The church, whose membership is about 5 million, hosted its annual prayer at eNyokeni Royal Palace in Nongoma at the weekend.

The traditional African church’s leader, Prophet Mduduzi “uNyazilwezulu” Shembe of Ebuhleni, and King Misuzulu KaZwelithini were at the prayer.

Last week the head of the ANC electoral committee, former president Kgalema Motlanthe announced that incumbent President Cyril Ramaphosa and Mkhize will contest the position of party president at next month’s elective conference.

Mkhize, speaking at the 9th Royal Sabbath and uMgidi ceremony of the Shembe church, told the thousands of members of the church at the event that if elected president he will be a committed servant and work towards eradicating poverty, drug abuse, high unemployment and high levels of crime. “I will, on your behalf, deal with the issue of load shedding, poverty, petrol hikes, crime and other social ills,” said Mkhize.

The powerful church is split in two factions, EBuhleni which supports Mduduzi uNyazilwezulu Shembe and the Thembezinhle faction.

The ANC in KwaZulu-Natal has long held a belief that issues in the church are part of the reasons that the party fared dismally in the 2021 local government elections.

The battle for the control of the church started in 2011, soon after the death of Vimbeni Shembe.
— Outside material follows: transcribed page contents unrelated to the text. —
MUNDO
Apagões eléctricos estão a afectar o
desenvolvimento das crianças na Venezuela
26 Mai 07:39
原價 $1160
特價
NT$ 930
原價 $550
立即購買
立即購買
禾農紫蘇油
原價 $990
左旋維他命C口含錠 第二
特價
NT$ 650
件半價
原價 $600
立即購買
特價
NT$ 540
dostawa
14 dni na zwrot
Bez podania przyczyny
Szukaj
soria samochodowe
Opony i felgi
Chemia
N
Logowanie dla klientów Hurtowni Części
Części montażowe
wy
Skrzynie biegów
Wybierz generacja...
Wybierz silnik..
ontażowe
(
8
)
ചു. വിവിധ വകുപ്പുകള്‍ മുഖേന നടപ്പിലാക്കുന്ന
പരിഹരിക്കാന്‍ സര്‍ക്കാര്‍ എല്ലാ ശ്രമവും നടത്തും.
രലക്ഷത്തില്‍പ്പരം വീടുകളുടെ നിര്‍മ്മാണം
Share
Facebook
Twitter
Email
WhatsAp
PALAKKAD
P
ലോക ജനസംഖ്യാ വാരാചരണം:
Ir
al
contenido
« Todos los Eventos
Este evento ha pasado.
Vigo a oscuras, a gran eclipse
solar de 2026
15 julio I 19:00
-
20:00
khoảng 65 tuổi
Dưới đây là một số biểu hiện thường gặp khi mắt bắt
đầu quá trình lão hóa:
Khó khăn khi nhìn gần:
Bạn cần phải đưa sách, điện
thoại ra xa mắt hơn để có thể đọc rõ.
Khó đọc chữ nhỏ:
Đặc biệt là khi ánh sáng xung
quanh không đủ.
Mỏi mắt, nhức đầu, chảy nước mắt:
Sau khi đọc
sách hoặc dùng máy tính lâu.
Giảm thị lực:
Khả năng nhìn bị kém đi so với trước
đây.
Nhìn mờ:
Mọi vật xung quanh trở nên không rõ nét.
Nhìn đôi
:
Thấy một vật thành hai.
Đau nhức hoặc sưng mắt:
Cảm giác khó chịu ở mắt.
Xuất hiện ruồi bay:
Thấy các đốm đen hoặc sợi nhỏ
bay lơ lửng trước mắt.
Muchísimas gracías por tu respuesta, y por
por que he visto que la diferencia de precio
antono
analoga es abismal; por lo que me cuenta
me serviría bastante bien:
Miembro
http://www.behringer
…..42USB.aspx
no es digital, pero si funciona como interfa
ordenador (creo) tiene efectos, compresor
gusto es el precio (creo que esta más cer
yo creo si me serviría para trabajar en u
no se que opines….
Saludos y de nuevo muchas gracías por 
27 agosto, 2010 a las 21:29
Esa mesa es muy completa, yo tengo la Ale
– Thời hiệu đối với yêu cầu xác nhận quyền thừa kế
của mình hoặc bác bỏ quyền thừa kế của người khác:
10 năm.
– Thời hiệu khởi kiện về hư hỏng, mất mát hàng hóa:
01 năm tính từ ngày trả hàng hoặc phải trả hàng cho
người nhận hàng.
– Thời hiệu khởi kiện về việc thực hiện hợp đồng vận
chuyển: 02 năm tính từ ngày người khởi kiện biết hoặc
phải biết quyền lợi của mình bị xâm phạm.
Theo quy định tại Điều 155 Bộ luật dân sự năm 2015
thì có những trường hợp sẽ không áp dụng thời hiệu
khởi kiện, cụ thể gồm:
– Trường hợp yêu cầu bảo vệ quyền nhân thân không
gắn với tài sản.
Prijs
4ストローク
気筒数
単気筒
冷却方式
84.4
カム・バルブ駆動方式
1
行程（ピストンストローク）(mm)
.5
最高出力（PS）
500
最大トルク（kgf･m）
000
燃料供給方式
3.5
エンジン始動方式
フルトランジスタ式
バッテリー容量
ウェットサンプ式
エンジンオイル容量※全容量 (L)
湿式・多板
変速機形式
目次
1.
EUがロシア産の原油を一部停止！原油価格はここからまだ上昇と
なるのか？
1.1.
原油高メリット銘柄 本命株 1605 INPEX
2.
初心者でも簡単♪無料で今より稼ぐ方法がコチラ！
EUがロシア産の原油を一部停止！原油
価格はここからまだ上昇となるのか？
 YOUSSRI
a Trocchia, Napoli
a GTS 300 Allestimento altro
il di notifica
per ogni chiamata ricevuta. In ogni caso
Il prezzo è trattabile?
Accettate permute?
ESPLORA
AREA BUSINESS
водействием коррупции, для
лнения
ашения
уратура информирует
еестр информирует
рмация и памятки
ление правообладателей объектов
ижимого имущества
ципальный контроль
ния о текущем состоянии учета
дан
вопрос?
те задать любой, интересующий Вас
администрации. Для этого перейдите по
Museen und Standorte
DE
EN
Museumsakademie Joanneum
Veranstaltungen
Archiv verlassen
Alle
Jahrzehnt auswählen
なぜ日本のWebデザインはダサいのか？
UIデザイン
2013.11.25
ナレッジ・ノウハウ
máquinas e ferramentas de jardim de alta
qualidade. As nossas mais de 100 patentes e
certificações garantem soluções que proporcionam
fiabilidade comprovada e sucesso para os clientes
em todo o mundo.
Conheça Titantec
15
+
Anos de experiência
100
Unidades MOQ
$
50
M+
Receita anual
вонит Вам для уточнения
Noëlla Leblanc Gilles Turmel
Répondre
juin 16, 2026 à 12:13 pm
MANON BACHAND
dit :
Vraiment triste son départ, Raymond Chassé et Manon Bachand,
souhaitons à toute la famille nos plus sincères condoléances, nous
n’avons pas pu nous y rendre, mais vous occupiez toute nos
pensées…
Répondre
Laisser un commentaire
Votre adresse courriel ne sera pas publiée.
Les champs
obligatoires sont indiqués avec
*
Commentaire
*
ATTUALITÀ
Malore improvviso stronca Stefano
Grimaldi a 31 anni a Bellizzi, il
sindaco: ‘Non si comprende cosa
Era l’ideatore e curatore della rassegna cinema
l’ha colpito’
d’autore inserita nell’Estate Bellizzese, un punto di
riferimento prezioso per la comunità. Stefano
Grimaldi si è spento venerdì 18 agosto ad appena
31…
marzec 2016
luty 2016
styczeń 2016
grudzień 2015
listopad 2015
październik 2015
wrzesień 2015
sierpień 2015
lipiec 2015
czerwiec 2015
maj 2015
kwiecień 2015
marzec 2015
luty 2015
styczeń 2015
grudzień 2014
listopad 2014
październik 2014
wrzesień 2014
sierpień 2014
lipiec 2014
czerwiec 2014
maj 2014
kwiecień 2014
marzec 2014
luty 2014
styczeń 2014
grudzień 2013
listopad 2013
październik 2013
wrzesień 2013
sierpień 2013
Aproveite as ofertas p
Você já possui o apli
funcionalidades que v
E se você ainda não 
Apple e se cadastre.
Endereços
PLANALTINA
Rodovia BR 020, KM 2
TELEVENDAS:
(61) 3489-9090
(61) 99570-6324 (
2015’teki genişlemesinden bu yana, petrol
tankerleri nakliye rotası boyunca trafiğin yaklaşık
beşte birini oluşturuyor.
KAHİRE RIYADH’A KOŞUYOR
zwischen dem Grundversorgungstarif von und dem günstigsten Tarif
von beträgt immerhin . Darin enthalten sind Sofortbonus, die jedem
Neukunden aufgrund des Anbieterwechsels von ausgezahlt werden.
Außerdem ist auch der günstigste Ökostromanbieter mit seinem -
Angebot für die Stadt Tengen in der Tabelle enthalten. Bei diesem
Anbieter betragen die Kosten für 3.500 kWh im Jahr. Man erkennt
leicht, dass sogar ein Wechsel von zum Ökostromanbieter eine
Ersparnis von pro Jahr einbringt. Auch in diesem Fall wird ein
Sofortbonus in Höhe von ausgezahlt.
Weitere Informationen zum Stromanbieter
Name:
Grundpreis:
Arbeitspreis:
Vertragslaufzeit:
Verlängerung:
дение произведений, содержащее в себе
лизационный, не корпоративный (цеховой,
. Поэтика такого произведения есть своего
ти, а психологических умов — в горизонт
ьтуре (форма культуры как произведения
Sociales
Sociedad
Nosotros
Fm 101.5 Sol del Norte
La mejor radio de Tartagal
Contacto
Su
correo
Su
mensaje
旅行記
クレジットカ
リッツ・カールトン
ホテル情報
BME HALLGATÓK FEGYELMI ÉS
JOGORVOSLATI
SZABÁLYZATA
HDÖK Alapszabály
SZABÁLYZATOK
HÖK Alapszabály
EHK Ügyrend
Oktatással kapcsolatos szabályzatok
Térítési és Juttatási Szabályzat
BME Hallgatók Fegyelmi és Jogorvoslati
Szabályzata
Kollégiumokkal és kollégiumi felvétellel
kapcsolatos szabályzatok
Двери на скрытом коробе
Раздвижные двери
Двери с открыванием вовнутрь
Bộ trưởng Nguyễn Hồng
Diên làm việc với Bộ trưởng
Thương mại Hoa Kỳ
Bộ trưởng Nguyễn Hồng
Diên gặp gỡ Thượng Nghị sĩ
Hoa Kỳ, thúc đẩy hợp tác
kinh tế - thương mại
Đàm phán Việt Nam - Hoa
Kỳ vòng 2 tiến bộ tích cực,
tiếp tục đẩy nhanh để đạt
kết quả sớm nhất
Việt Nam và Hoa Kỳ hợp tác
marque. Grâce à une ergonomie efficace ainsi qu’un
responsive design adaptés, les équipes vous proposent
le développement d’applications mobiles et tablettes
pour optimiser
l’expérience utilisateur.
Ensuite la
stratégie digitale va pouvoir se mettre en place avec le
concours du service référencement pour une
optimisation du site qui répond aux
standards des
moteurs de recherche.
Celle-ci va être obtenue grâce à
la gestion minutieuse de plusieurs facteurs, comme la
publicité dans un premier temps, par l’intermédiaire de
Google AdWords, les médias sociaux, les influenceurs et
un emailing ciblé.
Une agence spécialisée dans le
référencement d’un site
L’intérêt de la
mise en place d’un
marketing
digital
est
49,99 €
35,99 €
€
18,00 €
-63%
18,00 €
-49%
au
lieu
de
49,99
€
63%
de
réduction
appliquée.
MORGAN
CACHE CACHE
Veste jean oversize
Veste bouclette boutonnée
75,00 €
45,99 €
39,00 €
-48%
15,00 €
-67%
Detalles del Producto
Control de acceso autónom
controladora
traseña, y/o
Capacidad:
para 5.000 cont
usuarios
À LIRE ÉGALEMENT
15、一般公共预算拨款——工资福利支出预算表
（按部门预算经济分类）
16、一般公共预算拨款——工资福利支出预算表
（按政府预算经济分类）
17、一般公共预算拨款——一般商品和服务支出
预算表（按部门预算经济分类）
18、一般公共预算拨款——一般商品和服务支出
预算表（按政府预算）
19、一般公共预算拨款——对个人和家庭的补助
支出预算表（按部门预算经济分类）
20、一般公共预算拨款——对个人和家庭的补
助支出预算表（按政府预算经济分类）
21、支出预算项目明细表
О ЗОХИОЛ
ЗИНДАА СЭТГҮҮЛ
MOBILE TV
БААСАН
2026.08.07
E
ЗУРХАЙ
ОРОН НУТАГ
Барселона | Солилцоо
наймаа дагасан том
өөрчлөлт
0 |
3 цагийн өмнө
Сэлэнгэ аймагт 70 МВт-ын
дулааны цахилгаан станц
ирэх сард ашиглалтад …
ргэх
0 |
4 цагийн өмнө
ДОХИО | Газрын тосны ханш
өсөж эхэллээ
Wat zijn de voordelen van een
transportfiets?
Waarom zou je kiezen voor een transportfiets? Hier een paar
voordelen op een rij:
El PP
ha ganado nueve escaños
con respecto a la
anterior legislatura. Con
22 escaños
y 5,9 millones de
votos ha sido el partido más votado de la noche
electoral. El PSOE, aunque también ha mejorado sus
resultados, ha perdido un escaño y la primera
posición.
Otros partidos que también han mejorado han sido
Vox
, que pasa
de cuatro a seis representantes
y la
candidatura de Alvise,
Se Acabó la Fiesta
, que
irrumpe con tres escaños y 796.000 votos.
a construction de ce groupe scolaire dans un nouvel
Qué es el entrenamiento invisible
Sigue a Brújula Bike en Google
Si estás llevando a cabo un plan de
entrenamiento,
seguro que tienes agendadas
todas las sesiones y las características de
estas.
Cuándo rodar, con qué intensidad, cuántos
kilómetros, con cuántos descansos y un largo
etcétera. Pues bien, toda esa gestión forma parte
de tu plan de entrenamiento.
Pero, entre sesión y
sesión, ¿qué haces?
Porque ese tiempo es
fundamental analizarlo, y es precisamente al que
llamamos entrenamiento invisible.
The EBuhleni faction has in the past accused former KZN premier Sihle Zikalala of favouring its rivals, the Thembezinhle faction.

During a march last year to protest against the ongoing court dispute regarding who should lead the church, the EBuhleni faction issued a stern warning to the ANC to intervene in the church’s leadership dispute or face the consequences at the then upcoming polls.

During the march, church spokesperson Nkosinathi Makhanya read from a memorandum of grievances to government officials and issued a warning to the provincial ANC.

“If the ANC thinks it can govern without us, our message is very clear. Let’s meet on the first (of November),” Makhanya had said.